*Work instruction*.
The whole listing is to be set down again without alteration.

*Material for this task*.

-----

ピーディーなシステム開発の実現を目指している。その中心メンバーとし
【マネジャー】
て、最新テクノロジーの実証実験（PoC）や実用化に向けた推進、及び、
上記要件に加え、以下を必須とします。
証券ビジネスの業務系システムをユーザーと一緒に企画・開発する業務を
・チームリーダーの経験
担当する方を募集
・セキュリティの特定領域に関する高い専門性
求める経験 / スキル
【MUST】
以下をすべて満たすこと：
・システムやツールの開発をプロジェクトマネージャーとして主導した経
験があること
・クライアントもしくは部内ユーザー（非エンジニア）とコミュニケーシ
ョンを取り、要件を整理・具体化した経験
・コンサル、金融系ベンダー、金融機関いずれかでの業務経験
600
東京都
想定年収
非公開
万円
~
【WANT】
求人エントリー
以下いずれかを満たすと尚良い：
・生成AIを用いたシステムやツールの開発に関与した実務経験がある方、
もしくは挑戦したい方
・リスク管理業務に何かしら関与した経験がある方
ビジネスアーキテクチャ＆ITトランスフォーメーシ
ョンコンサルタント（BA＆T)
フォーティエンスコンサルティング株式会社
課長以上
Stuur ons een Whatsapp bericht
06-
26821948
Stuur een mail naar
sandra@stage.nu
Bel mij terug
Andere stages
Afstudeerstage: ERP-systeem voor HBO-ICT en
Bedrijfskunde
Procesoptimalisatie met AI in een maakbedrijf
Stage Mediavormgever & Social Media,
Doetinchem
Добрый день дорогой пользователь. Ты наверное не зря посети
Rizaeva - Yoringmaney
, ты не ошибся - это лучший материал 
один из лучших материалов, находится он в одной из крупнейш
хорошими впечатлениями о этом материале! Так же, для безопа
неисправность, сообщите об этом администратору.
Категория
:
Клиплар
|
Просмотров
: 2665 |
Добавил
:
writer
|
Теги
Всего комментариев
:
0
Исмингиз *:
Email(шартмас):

-----

*Task output*.
ピーディーなシステム開発の実現を目指している。その中心メンバーとし
【マネジャー】
て、最新テクノロジーの実証実験（PoC）や実用化に向けた推進、及び、
上記要件に加え、以下を必須とします。
証券ビジネスの業務系システムをユーザーと一緒に企画・開発する業務を
・チームリーダーの経験
担当する方を募集
・セキュリティの特定領域に関する高い専門性
求める経験 / スキル
【MUST】
以下をすべて満たすこと：
・システムやツールの開発をプロジェクトマネージャーとして主導した経
験があること
・クライアントもしくは部内ユーザー（非エンジニア）とコミュニケーシ
ョンを取り、要件を整理・具体化した経験
・コンサル、金融系ベンダー、金融機関いずれかでの業務経験
600
東京都
想定年収
非公開
万円
~
【WANT】
求人エントリー
以下いずれかを満たすと尚良い：
・生成AIを用いたシステムやツールの開発に関与した実務経験がある方、
もしくは挑戦したい方
・リスク管理業務に何かしら関与した経験がある方
ビジネスアーキテクチャ＆ITトランスフォーメーシ
ョンコンサルタント（BA＆T)
フォーティエンスコンサルティング株式会社
課長以上
Stuur ons een Whatsapp bericht
06-
26821948
Stuur een mail naar
sandra@stage.nu
Bel mij terug
Andere stages
Afstudeerstage: ERP-systeem voor HBO-ICT en
Bedrijfskunde
Procesoptimalisatie met AI in een maakbedrijf
Stage Mediavormgever & Social Media,
Doetinchem
Добрый день дорогой пользователь. Ты наверное не зря посети
Rizaeva - Yoringmaney
, ты не ошибся - это лучший материал 
один из лучших материалов, находится он в одной из крупнейш
хорошими впечатлениями о этом материале! Так же, для безопа
неисправность, сообщите об этом администратору.
Категория
:
Клиплар
|
Просмотров
: 2665 |
Добавил
:
writer
|
Теги
Всего комментариев
:
0
Исмингиз *:
Email(шартмас):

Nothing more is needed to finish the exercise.